Starlink czyli internet z gwiazd. Sieć satelity krążących wokół naszej planety ma zapewnić dostęp do szybkiego internetu prawie z każdego miejsca na ziemi. Wystarczy zamówić usługę, zakupić odpowiedni sprzęt i można cieszyć się teoretycznie większym poziomem wolności, bo sieci internetowej nie wyłączy nam żaden lokalny kacyk z ambicją kontrolowania wszystkiego. Tyle w teorii, w praktyce internet Muska, czy też internet z kosmosu dostępny jest tylko dla ograniczonej liczby użytkowników.

Spółka planuje wysłać w kosmos 12 tys. satelit, które zapewnią dostęp do sieci. Łączny koszt operacji to ponad 10 mld USD. Do tego dochodzą głosy ekologów, którzy nie bez racji, zwracają uwagę na zaśmiecenie przestrzeni kosmicznej.

Pół miliona zamówień w przedsprzedaży w zaledwie 3 miesiące

Na sam sprzęt należy wydać 2,5 tys. PLN. Następnie płacić miesięczny abonament, który wynosi ok. 450 PLN miesięcznie. Zanim jednak w ogóle będziemy mogli cieszyć się Internetem z kosmosu konieczne jest złożenie zamówienia, czyli wpłacenia 99 USD depozytu.

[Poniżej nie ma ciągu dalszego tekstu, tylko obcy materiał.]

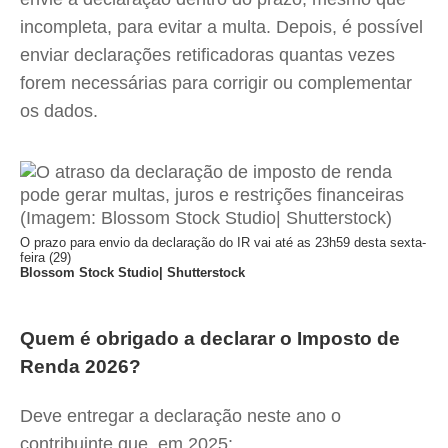
incompleta, para evitar a multa. Depois, é possível
enviar declarações retificadoras quantas vezes
forem necessárias para corrigir ou complementar
os dados.
O prazo para envio da declaração do IR vai até as 23h59 desta sexta-
feira (29)
Blossom Stock Studio| Shutterstock
Quem é obrigado a declarar o Imposto de
Renda 2026?
Deve entregar a declaração neste ano o
contribuinte que, em 2025:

Bez gwarancji, że Starlink dochowa terminu wdrożenia w naszym regionie.

Reuters powiadomił, że Starlink mimo wysokich kosztów i ograniczonej dostępności cieszy się dużą popularnością. Firma odnotowała ponad 500 tys. zamówień w przedsprzedaży, która wystartowała w lutym 2021 roku, czyli zaledwie 3 miesiące temu. Nad internetem satelitarnym pracuje także Amazon w ramach Project Kuiper.